→ **Task description**
Please look for the string "Right" below and report every line in which it occurs.

[Opening The records section]

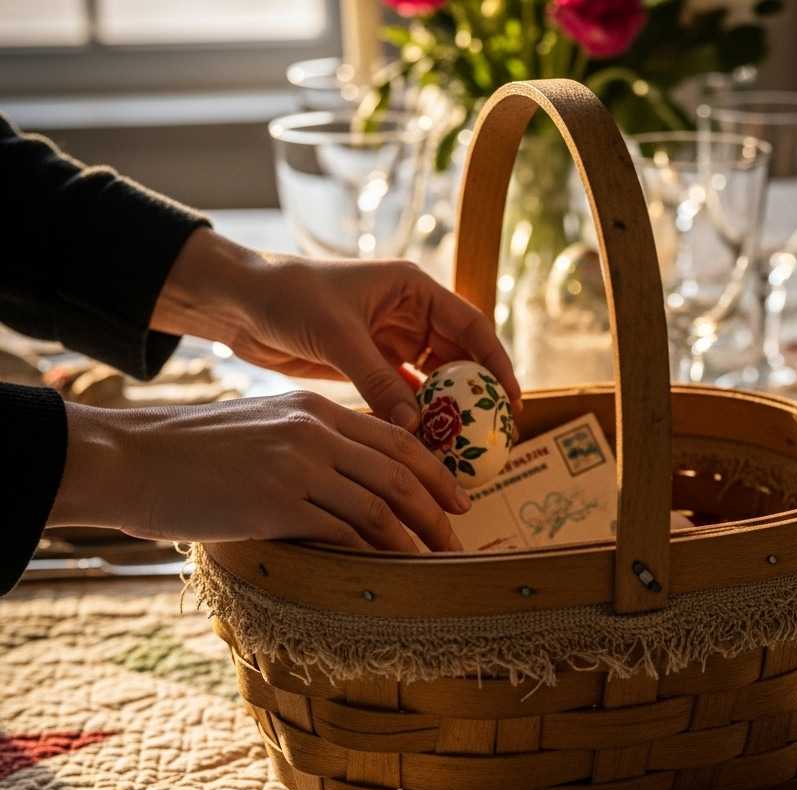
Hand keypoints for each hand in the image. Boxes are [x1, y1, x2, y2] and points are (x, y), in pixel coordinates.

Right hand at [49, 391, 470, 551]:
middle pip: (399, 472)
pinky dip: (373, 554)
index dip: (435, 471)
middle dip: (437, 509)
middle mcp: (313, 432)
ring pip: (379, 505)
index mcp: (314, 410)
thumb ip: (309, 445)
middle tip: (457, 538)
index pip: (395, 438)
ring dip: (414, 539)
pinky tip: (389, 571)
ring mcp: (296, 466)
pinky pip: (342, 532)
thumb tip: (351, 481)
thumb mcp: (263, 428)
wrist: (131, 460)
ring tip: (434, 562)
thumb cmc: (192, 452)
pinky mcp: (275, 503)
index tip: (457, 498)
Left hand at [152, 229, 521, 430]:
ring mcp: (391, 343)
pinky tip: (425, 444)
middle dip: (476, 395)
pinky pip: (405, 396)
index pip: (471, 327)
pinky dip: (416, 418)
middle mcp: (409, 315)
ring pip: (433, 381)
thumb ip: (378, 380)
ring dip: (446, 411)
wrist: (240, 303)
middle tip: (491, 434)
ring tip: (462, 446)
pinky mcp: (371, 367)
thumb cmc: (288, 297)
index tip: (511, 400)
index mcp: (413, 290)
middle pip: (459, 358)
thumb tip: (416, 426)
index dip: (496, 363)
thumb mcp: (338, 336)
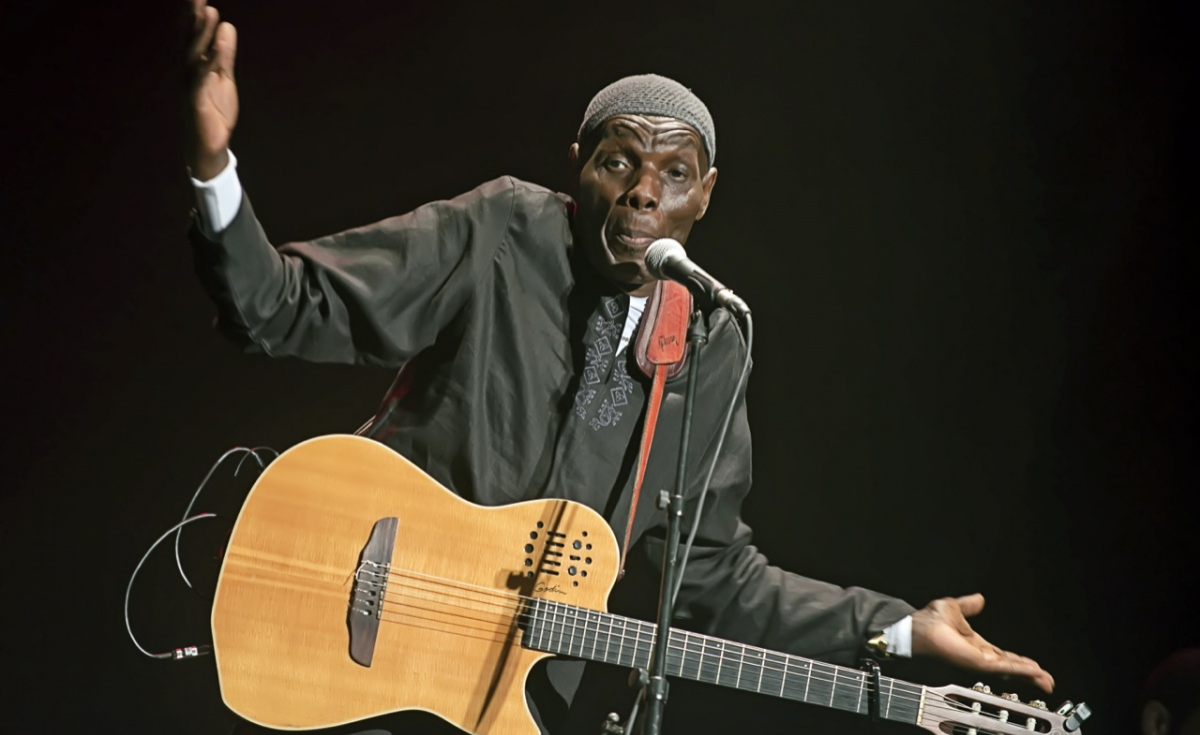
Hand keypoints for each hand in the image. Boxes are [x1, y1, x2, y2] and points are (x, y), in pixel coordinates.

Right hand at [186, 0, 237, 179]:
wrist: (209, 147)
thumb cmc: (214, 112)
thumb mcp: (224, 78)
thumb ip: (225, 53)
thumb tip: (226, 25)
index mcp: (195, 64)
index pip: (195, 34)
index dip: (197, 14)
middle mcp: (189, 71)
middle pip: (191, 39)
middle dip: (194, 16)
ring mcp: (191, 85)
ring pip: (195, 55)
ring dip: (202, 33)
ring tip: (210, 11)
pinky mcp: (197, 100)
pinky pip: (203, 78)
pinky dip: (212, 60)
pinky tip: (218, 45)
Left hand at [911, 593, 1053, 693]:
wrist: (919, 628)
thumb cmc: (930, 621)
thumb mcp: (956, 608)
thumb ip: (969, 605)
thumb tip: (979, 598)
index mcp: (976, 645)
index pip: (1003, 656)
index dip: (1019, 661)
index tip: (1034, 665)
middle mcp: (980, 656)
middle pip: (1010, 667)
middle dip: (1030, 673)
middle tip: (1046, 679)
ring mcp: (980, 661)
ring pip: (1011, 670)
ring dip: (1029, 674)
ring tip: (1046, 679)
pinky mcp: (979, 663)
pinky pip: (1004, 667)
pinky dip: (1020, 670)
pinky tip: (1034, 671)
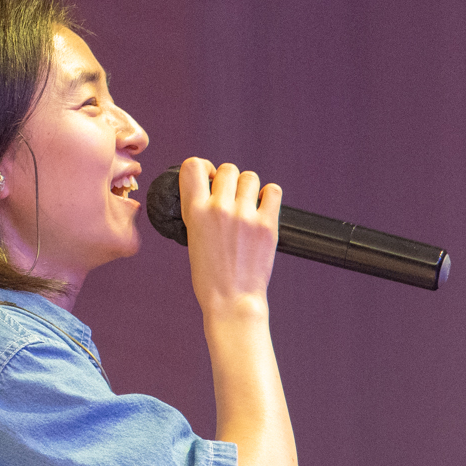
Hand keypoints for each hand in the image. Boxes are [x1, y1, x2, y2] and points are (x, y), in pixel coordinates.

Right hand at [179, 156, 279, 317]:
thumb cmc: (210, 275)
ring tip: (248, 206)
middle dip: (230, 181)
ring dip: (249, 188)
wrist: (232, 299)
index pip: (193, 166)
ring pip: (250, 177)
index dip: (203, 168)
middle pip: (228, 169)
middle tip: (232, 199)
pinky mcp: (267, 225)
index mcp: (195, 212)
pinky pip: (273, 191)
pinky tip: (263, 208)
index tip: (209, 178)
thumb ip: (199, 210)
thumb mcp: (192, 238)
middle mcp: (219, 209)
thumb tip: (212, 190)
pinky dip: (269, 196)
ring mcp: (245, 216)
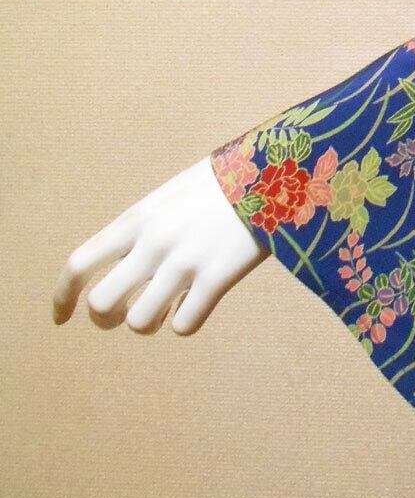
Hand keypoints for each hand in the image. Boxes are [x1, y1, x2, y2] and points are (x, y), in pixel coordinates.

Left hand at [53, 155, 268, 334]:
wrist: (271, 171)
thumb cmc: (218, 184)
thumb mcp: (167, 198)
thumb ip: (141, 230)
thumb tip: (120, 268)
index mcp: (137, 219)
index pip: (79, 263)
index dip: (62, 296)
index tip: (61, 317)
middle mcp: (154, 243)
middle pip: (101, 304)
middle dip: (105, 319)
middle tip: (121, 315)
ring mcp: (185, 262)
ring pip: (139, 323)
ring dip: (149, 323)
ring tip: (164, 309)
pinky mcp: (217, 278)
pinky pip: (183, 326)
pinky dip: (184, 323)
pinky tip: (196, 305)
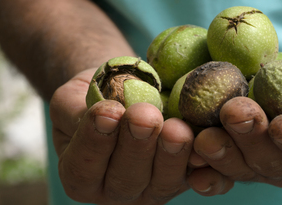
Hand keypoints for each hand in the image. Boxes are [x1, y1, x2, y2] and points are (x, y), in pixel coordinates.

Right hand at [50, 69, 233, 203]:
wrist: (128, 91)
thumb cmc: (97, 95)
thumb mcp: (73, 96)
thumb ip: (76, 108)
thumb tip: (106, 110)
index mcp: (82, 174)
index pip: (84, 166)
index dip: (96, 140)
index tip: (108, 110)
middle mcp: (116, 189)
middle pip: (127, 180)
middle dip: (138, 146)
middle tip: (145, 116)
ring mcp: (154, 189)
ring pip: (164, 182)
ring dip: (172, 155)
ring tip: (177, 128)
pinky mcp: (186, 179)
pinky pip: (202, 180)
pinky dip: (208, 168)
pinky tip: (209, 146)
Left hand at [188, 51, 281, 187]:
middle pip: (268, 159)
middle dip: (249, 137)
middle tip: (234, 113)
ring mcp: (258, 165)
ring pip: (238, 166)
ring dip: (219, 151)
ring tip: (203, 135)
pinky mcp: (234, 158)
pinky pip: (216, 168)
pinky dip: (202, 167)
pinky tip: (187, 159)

[Closing The records section]
[Opening The records section]

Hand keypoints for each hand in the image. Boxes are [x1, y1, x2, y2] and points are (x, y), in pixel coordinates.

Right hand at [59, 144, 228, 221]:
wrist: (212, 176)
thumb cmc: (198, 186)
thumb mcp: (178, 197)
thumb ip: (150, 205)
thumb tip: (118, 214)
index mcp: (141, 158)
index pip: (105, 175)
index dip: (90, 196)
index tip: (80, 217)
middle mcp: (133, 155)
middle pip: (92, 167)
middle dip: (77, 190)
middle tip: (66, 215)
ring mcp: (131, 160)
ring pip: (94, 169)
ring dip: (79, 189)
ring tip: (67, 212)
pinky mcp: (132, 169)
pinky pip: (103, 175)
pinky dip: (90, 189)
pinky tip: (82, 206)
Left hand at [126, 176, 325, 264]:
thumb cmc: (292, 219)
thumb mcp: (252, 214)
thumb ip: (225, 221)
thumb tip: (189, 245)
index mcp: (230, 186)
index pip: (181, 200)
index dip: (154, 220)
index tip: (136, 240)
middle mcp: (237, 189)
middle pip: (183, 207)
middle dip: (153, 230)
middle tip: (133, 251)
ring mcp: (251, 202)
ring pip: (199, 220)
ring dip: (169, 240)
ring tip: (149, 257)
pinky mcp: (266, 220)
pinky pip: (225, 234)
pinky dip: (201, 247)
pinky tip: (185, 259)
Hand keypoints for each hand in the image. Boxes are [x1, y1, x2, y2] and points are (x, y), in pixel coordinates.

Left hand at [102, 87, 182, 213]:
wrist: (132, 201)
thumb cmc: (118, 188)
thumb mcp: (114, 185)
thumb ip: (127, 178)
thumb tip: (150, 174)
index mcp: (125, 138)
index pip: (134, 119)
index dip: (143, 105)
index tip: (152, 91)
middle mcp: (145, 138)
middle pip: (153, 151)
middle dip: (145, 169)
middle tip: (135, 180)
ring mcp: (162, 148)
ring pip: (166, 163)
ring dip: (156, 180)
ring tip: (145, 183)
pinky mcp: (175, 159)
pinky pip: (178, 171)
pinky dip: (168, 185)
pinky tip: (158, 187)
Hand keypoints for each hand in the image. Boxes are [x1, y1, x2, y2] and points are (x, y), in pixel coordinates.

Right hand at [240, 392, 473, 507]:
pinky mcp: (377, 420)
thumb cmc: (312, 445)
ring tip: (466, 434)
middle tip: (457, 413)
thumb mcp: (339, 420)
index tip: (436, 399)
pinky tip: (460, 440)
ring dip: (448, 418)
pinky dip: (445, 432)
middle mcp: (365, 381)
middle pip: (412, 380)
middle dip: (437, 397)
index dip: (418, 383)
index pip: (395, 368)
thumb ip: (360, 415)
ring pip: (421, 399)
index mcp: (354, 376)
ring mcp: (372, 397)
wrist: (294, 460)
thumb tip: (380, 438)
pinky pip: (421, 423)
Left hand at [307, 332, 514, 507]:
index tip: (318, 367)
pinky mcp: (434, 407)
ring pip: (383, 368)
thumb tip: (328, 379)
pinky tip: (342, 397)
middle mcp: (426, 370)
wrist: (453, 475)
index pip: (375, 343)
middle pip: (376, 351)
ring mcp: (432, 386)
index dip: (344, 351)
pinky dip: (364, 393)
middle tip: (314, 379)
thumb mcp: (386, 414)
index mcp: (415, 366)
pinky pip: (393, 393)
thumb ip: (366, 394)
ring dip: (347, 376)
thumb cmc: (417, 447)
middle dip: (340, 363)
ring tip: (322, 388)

[Closing The records section]

→ **Response**
Right hand at [49, 391, 470, 551]:
Right hand at [186, 0, 237, 179]:
Right hand at [179, 156, 279, 317]:
Right hand at [50, 69, 233, 203]:
Right hand at [59, 144, 228, 221]:
Right hand at [240, 392, 473, 507]:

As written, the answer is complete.